**SUPPLIED TEXT**
___
A Web-enabled, Monad front end: Monad hosting.
Preston wrote a piece, pointing to an interesting Web application called “WebCmd”. WebCmd makes your browser act like a console window. You type in commands, it executes them on a remote server, and returns the results. Currently, a-i-studio accomplishes the web-based interactivity via Javascript, with the heavy lifting performed by a server-side Perl script that executes commands.
It’s a neat idea, and leads to even better ones (as Preston pointed out.) If we could have a fully-functioning web terminal over SSL, who needs SSH? In addition, who needs to worry about having access to a terminal emulator in order to securely administer thier machine? Although it appears that this demo gets us 90% of the way to running VI, it’s really more like 0.01%
Like I said earlier, WebCmd makes the front end appear to be responsive using Javascript. You see characters as you type them, you can backspace, and you see a flashing cursor (for a few examples.) However, no interaction with the remote machine actually happens until you press the ‘Enter’ key. At that point, WebCmd batches your input and sends it off to the server. Then, it collects the response and displays it for you.
This falls quite short of the infrastructure required to support an interactive program such as VI. Let alone Emacs :) There’s no support for cursor positioning, keyboard polling, and much more. For the Unix world, take a gander at the feature set of the VT100 Terminal Emulation Requirements. For the Windows world, look at the Win32 Console API. To make a fully interactive web-enabled front-end, you would need to implement the equivalent of cmd.exe in Javascript. The performance would be atrocious. So in the end, it’s attainable – but at a very large cost. Once you’re done writing that much Javascript, you’re likely to start rocking back and forth, whilst arguing with yourself.
___
**PROVIDED DATA**
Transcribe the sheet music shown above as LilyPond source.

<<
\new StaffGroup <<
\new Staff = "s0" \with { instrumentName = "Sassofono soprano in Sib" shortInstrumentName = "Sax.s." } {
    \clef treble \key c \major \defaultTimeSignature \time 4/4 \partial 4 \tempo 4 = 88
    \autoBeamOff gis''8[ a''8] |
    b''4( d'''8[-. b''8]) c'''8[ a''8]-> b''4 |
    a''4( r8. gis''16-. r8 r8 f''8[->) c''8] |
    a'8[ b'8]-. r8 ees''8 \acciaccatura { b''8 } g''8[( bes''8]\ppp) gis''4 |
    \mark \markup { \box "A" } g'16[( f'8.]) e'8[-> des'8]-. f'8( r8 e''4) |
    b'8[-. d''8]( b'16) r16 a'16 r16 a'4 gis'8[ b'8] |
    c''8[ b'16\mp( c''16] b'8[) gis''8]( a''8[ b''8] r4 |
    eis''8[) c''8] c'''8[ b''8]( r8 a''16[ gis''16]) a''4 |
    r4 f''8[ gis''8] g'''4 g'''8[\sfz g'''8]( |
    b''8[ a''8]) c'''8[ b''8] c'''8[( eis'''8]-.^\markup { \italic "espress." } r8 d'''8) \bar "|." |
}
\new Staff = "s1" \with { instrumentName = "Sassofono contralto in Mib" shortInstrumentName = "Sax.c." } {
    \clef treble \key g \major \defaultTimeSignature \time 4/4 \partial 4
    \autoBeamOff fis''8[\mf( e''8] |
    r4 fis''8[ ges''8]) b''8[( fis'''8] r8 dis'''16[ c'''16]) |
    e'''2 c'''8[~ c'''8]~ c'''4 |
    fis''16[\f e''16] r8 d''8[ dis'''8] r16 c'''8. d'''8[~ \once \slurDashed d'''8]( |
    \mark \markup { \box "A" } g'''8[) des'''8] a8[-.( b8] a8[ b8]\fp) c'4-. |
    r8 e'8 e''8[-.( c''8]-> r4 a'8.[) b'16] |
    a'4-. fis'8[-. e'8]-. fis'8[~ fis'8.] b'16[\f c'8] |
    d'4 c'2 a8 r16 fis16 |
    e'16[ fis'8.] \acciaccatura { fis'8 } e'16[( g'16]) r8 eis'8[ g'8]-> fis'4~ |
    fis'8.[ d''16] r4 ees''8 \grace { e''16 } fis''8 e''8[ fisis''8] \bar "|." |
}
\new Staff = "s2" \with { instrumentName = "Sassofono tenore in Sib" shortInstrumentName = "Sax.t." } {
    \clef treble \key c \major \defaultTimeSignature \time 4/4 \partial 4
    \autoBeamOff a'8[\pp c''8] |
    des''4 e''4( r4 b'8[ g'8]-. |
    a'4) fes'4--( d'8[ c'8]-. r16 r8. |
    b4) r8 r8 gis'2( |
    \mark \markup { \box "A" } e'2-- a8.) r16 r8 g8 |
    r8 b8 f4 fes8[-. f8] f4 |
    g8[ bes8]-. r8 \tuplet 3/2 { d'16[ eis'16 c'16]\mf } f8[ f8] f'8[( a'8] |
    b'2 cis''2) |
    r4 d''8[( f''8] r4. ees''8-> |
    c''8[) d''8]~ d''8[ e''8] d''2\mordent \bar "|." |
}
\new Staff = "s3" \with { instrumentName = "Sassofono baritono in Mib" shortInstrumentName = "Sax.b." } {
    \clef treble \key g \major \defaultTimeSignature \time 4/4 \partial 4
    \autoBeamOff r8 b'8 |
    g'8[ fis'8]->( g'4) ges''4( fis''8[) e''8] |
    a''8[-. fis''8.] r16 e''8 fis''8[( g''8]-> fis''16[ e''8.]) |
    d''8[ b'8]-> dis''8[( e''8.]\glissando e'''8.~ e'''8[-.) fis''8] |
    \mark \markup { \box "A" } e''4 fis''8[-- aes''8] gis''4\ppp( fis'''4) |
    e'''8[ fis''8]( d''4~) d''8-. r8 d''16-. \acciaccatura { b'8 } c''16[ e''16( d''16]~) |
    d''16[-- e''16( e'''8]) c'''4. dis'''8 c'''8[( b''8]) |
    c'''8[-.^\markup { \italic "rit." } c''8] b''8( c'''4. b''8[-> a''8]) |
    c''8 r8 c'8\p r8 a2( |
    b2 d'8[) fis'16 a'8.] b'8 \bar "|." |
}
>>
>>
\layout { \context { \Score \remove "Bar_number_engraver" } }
___
**ABOUT THIS EXERCISE**
Continue the post on WebCmd and a web-enabled Monad front end, starting after its final sentence.

**RESPONSE BELOW**
However, all is not lost. If we drop the requirement (and support) for the high-degree interactivity, a web-enabled front end does become a useful administration utility. SSL secures the data in transport, and protects you from man-in-the-middle attacks. By using Windows authentication (along with the appropriate permission sets on the server,) you can even prevent users from doing things they shouldn’t.
This is a scenario that Monad allows you to accomplish much more cleanly than simply redirecting standard input and output from a console application. At its core, we’ve designed the Monad engine to be hosted by other applications. As long as the host application implements the functions from the hosting interface (below,) it can run and host most Monad cmdlets.
For example, our MSH.EXE is simply a host for Monad. Several enthusiastic members on BetaPlace have written a GUI host for Monad. Exchange 12 is built on Monad. And to bring this all full circle: one of the members in our team wrote a proof-of-concept ASP.Net host for Monad.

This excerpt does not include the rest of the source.